# Pantalla de reproductor mp4 dañada



## rodri3689 (Ago 11, 2009)

hola como van tengo una consulta, tengo un mp4 marcah xanghey jaja como ven es una marca truchita 
bueno el asunto es q mi pantalla se arruino los colores se distorsionaron y se ve cualqueir cosa mas azul q otra cosa
sera q puede solucionarlo?talves desimantando como un monitor?quisiera q me den pautas ok?

gracias de antemano un saludo!


----------



## fernandob (Ago 11, 2009)

mi canario siempre da la solucion:

alpiste ! perdiste .   

esos aparatitos son usar y tirar.


----------



## rodri3689 (Ago 11, 2009)

aaaaaa jajajaja  
uucha no me digas eso =(
no quiero botarlo aun


----------



## Tacatomon (Ago 12, 2009)

fernandob dijo:
			
		

> mi canario siempre da la solucion:
> 
> alpiste ! perdiste .
> 
> esos aparatitos son usar y tirar.



Jajaja   , Ni Dr. House es mas Sincero.

Esos MP4 que mencionas aquí donde yo vivo se conocen como "desechables", por que si no falla a la semana, se descomponen por cualquier cosa.
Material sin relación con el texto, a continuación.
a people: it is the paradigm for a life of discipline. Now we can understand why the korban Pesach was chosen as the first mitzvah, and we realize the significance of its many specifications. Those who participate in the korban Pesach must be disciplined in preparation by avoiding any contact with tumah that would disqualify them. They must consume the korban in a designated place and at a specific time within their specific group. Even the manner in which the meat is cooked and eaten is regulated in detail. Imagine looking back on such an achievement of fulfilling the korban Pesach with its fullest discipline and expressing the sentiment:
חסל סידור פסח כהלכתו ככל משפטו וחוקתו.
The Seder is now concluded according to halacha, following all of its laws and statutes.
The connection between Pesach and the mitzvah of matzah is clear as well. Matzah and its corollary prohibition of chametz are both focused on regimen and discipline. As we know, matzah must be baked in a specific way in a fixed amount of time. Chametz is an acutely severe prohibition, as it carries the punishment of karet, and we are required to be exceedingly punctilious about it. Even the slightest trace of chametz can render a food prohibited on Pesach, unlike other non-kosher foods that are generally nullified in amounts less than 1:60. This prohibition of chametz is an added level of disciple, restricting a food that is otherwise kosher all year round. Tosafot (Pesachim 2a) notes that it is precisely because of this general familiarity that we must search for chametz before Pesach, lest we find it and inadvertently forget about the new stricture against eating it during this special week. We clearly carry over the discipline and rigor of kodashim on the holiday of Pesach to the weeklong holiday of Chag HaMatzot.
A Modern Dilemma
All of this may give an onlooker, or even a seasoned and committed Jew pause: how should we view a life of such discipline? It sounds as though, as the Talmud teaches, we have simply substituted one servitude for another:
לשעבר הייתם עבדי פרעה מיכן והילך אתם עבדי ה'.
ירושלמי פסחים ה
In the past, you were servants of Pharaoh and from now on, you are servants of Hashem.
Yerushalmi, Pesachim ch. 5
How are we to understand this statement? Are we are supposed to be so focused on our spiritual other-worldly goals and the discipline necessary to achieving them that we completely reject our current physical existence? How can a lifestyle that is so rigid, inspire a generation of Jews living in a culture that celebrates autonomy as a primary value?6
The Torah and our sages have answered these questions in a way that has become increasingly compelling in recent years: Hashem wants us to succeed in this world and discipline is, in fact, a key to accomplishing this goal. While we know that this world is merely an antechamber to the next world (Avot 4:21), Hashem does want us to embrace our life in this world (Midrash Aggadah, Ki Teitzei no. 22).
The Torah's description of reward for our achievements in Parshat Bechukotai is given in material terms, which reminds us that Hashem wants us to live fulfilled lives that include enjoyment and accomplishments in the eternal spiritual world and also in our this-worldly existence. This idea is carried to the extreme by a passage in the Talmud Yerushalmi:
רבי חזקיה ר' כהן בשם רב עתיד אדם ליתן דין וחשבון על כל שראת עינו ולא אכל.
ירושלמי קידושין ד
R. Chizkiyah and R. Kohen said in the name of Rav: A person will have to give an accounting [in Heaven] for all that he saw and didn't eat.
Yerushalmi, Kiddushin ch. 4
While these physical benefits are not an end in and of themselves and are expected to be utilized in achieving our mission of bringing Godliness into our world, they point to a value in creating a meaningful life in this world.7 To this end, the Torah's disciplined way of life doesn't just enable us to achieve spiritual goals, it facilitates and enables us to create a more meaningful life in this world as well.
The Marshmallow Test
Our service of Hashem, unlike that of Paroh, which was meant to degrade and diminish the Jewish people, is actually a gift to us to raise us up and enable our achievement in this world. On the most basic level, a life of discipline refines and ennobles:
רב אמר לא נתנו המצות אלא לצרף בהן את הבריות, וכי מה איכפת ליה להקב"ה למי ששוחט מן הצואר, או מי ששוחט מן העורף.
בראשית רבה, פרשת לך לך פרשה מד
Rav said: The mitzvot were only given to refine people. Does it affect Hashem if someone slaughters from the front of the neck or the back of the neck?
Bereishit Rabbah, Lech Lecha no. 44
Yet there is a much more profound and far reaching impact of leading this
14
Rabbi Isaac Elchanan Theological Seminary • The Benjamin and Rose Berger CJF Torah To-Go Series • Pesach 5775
Mas vale invertir en algo bueno, si no, uno luego se anda doliendo  .

Saludos.


----------



## fernandob (Ago 12, 2009)

lo de la pantalla es no tan comun , pero los botones fallan rapido, el conector usb tambien......tengo chicos en casa y alrededores y son una KK.
el que si es fierro es ese que es reqchiquito, que no tiene pantalla ni nada.
se ve que esta mejor hecho.

otra cosa:
uno que compro mi nena le fallo a la semana y lo llevo al negocio trucho donde lo compor y se lo cambiaron, el que devolvio iba a reparacion...........o sea se lo encajaban a otro.
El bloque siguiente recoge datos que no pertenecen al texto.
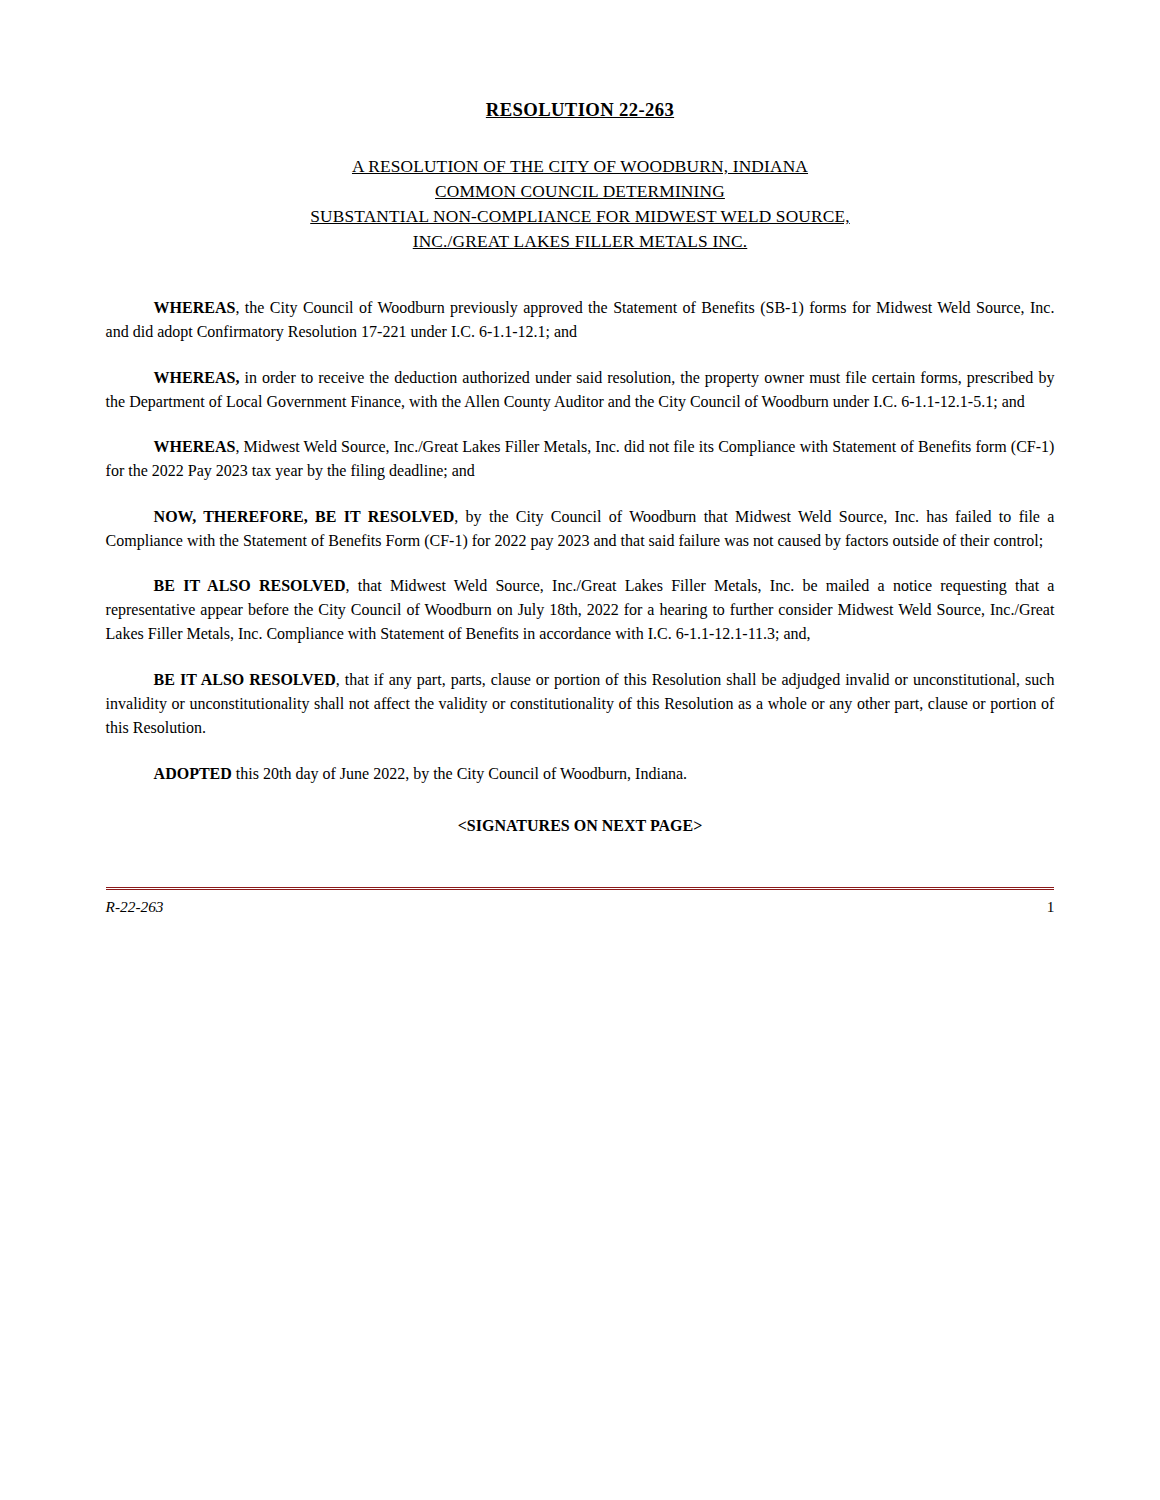RESOLUTION 22-263
A RESOLUTION OF THE CITY OF WOODBURN, INDIANA
COMMON COUNCIL DETERMINING
SUBSTANTIAL NON-COMPLIANCE FOR MIDWEST WELD SOURCE,
INC./GREAT LAKES FILLER METALS INC.
WHEREAS, the City Council of Woodburn previously approved the Statement of Benefits (SB-1) forms for Midwest Weld Source, Inc. and did adopt Confirmatory Resolution 17-221 under I.C. 6-1.1-12.1; and
WHEREAS, in order to receive the deduction authorized under said resolution, the property owner must file certain forms, prescribed by the Department of Local Government Finance, with the Allen County Auditor and the City Council of Woodburn under I.C. 6-1.1-12.1-5.1; and
WHEREAS, Midwest Weld Source, Inc./Great Lakes Filler Metals, Inc. did not file its Compliance with Statement of Benefits form (CF-1) for the 2022 Pay 2023 tax year by the filing deadline; and
NOW, THEREFORE, BE IT RESOLVED, by the City Council of Woodburn that Midwest Weld Source, Inc. has failed to file a Compliance with the Statement of Benefits Form (CF-1) for 2022 pay 2023 and that said failure was not caused by factors outside of their control;
BE IT ALSO RESOLVED, that Midwest Weld Source, Inc./Great Lakes Filler Metals, Inc. be mailed a notice requesting that a representative appear before the City Council of Woodburn on July 18th, 2022 for a hearing to further consider Midwest Weld Source, Inc./Great Lakes Filler Metals, Inc. Compliance with Statement of Benefits in accordance with I.C. 6-1.1-12.1-11.3; and,
BE IT ALSO RESOLVED, that if any part, parts, clause or portion of this Resolution shall be adjudged invalid or unconstitutional, such invalidity or unconstitutionality shall not affect the validity or constitutionality of this Resolution as a whole or any other part, clause or portion of this Resolution.
ADOPTED this 20th day of June 2022, by the City Council of Woodburn, Indiana.
<SIGNATURES ON NEXT PAGE>
R-22-263 1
esas piezas tan pequeñas para que duren deben ser realizadas con maeriales de muy buena calidad, ya que se les da un uso intensivo.

es como querer usar un preset que soporta solo una smanoseadas como si fuese un pote de disk jokey con agregarle un eje y perilla.
un buen pote tiene otro trabajo , muy superior a un preset.

en todo es igual, capacidad de contactos, materiales , etc y mas etc.


----------